National Indigenous Peoples Day signifies change in many ways, in particular it marks the changing of seasons. Summer is here and with it rising temperatures.
Environment and Climate Change Canada has issued special weather statements for several regions in the province. In response, the First Nations Health Authority (FNHA) has identified health and wellness tips for BC First Nations Communities.
Although this is not a heat warning or an extreme heat emergency, many British Columbians will experience the first high temperatures of the summer after a colder-than-usual spring. Here are some basic steps people can take to stay safe as the temperature rises.
Identify who is most at risk.
It's important to identify which people in your family or community might be most vulnerable to the harms of warmer weather.
Individuals most sensitive to heat may include Elders, infants and young children, and people who are either pregnant, have pre-existing health conditions and/or live alone.

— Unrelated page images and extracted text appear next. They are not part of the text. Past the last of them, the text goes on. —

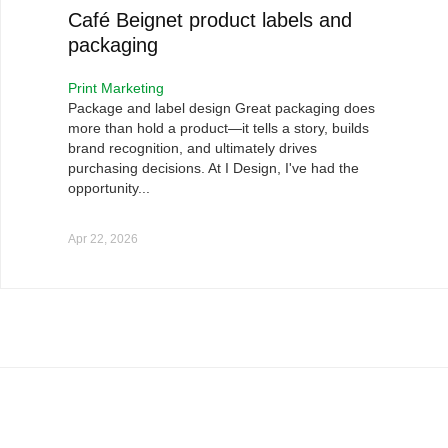
Café Beignet product labels and
packaging
Print Marketing
Package and label design Great packaging does
more than hold a product—it tells a story, builds
brand recognition, and ultimately drives
purchasing decisions. At I Design, I've had the
opportunity...
Apr 22, 2026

Monitor yourself and family members, and consider developing a check-in system for neighbours, community members and friends who are at higher risk during warmer weather.
To effectively monitor yourself and your loved ones, it's important to know the various signs and symptoms of heat-related illness, which can range from mild to severe.

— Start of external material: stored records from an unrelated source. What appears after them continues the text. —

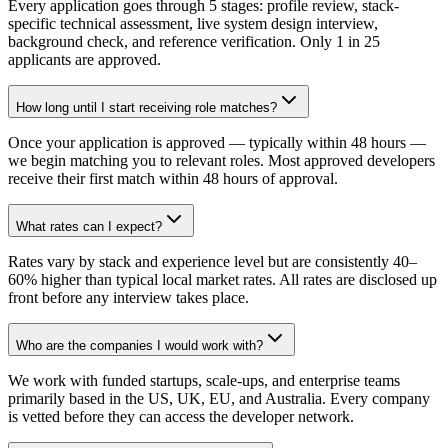
Every application goes through 5 stages: profile review, stack-
specific technical assessment, live system design interview,
background check, and reference verification. Only 1 in 25
applicants are approved.
How long until I start receiving role matches?
Once your application is approved — typically within 48 hours —
we begin matching you to relevant roles. Most approved developers
receive their first match within 48 hours of approval.
What rates can I expect?
Rates vary by stack and experience level but are consistently 40–
60% higher than typical local market rates. All rates are disclosed up
front before any interview takes place.
Who are the companies I would work with?
We work with funded startups, scale-ups, and enterprise teams
primarily based in the US, UK, EU, and Australia. Every company
is vetted before they can access the developer network.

Symptoms of heat exhaustion include heavy sweating, headaches, muscle cramps, nausea and vomiting, dizziness and dark yellow urine.
Heat stroke is a medical emergency. High body temperature, fainting, hot dry red skin, severe headache, seizures and unconsciousness can be life-threatening and require urgent medical attention. Call 911 if you or a loved one shows any of these symptoms.
The best way to avoid heat-related illness is to plan for the heat ahead of time.
If you don't have air conditioning at home, consider spending time in cooler locations such as shaded parks, basements, bodies of water or air-conditioned buildings like cooling centres, community centres, libraries and even movie theatres. Contact your local Friendship Centre or Band Office to see if they have or know of a cooling centre nearby.
Other ways to prepare for the heat include wearing light-coloured, loose-fitting clothing, planning outdoor activities before 11 a.m. or after 4 p.m. to avoid the most intense sun, shutting windows and closing curtains or blinds to block the sun and prevent hotter outdoor air from coming inside. Later, when it's cooler in the evening, you can open windows and doors to move cool air inside.
The warmer weather is expected to cause rapid snow melt across the province, which may result in rivers and streams overflowing. Emergency response or even evacuations may be warranted in some situations. Be aware that fast-moving water may pose a risk for drowning.
To keep cool, consider visiting other sources of water like a lake or the ocean, as rivers in your community may be affected by rapid snow melt.
These tips are important to consider for this upcoming weekend, but remain helpful beyond this weekend. Summer is here, so now is a good time to start implementing these health and wellness tips into your daily life.